UNTIL 26 SEPTEMBER 2010
Hacking the City is an innovative project which reacts to changing structures of public space, mobility, and communication in the city. The project is mainly focussed on Essen, European Capital of Culture Ruhr.2010. Participants are artists, web designers, practitioners of guerrilla communication, street artists, performers, and musicians.
Among these are: Boran Burchhardt, Peter Bux, Brad Downey, San Keller, Knowbotic Research, Christin Lahr, M+M, !Mediengruppe Bitnik, Richard Reynolds, Jörg Steinmann, Michelle Teran, Stefanie Trojan, Annette Wehrmann, V2A.net, Georg Winter. Further projects will be presented at the “Base Station” in the museum and on the website: www.hackingthecity.org.
How are public life, democratic culture, and modern resistance articulated in art? Which forms are used, which can be revived, which models can artists and activists follow? The practice of Cultural Hacking is increasingly adopted by artists (in the broadest sense) who act far away from the art market and exhibitions. Among the types of actions are strategies of Adbusting as well as Faking (or plagiarism), adding in and taking away (misappropriation), irritation and disruption,
forms of Hacktivism, flash mob actions, re-enactments, performances, sculpture in public space, concealed investigations, hidden actions, events directed via internet or mobile phones.
These are no longer confined to urban (exterior) space as a place of action and work, but also to the World Wide Web (websites, video platforms, power sellers, servers etc.).

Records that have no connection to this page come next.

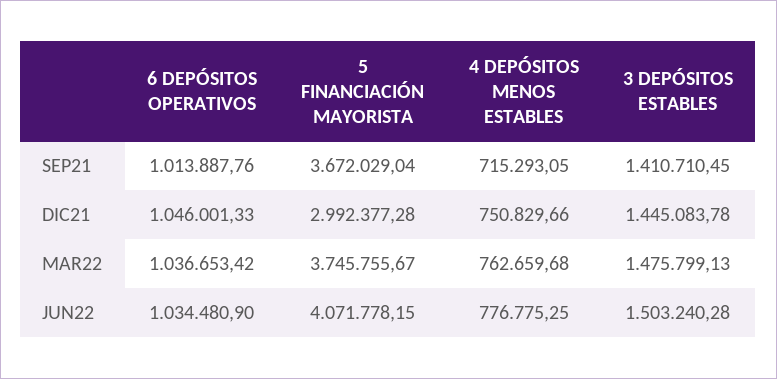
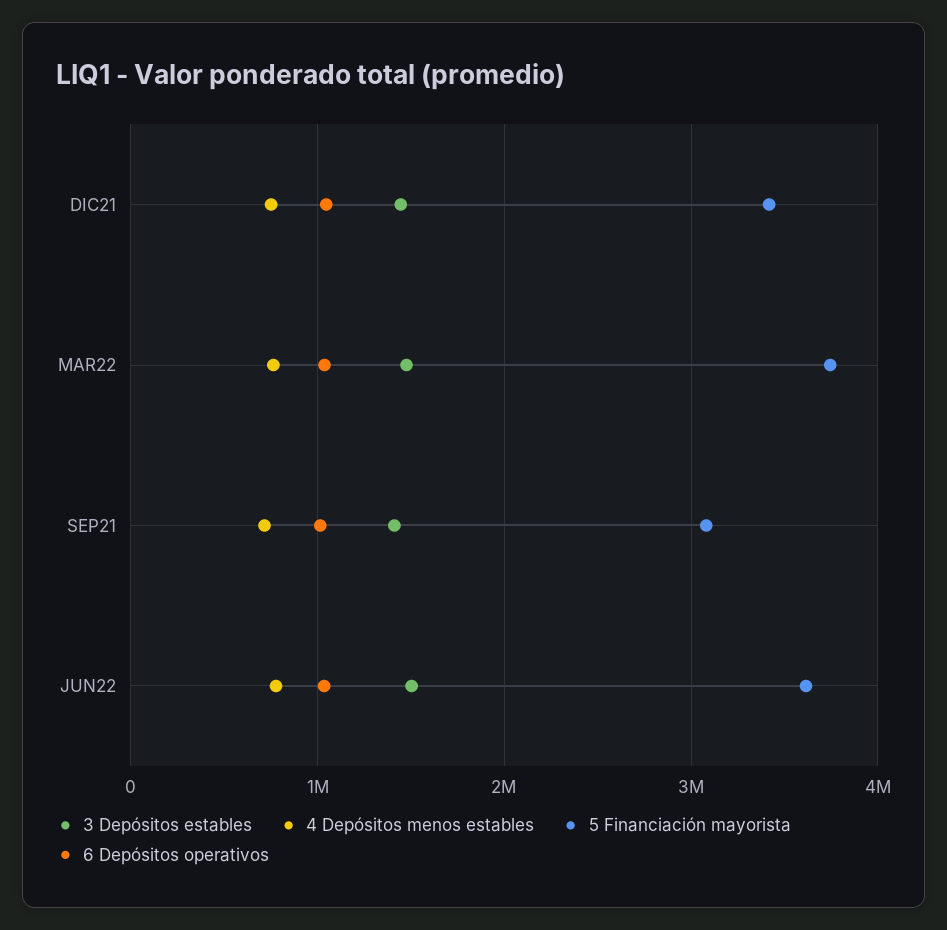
5 FINANCIACIÓN MAYORISTA, SEP21: 3672029.04 -> 3100000
5 FINANCIACIÓN MAYORISTA, DIC21: 2992377.28 -> 3400000
5 FINANCIACIÓN MAYORISTA, JUN22: 4071778.15 -> 3600000

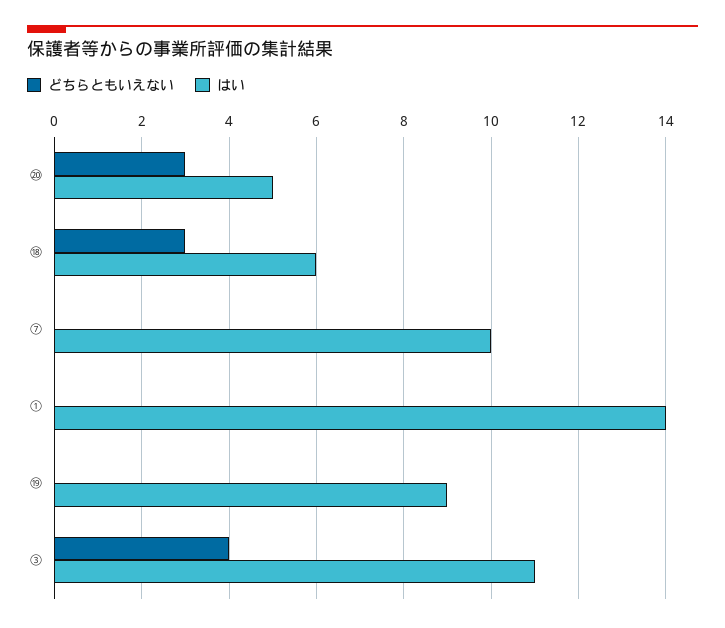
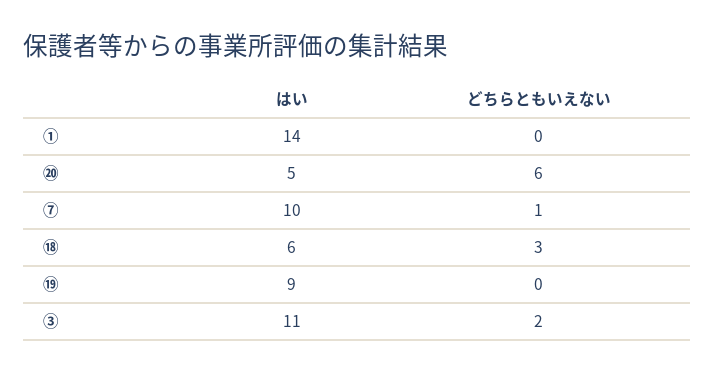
どちらともいえない, ⑳: 3 -> 6
どちらともいえない, ⑦: 0 -> 1
どちらともいえない, ③: 4 -> 2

Urban Hacking became increasingly widespread as an artistic practice in the 90s. Starting point for this artistic strategy were political, social, as well as purely creative themes. In America, Hacktivism was initially more visible than in Europe. Groups like Adbusters organized large campaigns against American companies and media conglomerates, challenged their fellow citizens’ consumer habits, or performed theatre pieces in front of security cameras.
In Europe, too, a cultural practice of subversive strategies has developed throughout different artistic genres and generations. These strategies follow the logic of hackers: entering into other systems, finding their way around, and then introducing applications that change or expand that system’s limits and utility.
But who hacks, and who is hacked? While numerous successful hacking attacks in the 90s disclosed the vulnerability of the economic and political structures of the Net, there is today a growing discourse about strategies of invisibility and retreat strategies such as “turn-off”-movements.
Hacking the City is hence also about the history of failure at, and in the public space. Curator: Sabine Maria Schmidt. A reader will be published by Steidl Verlag, Göttingen (December 2010).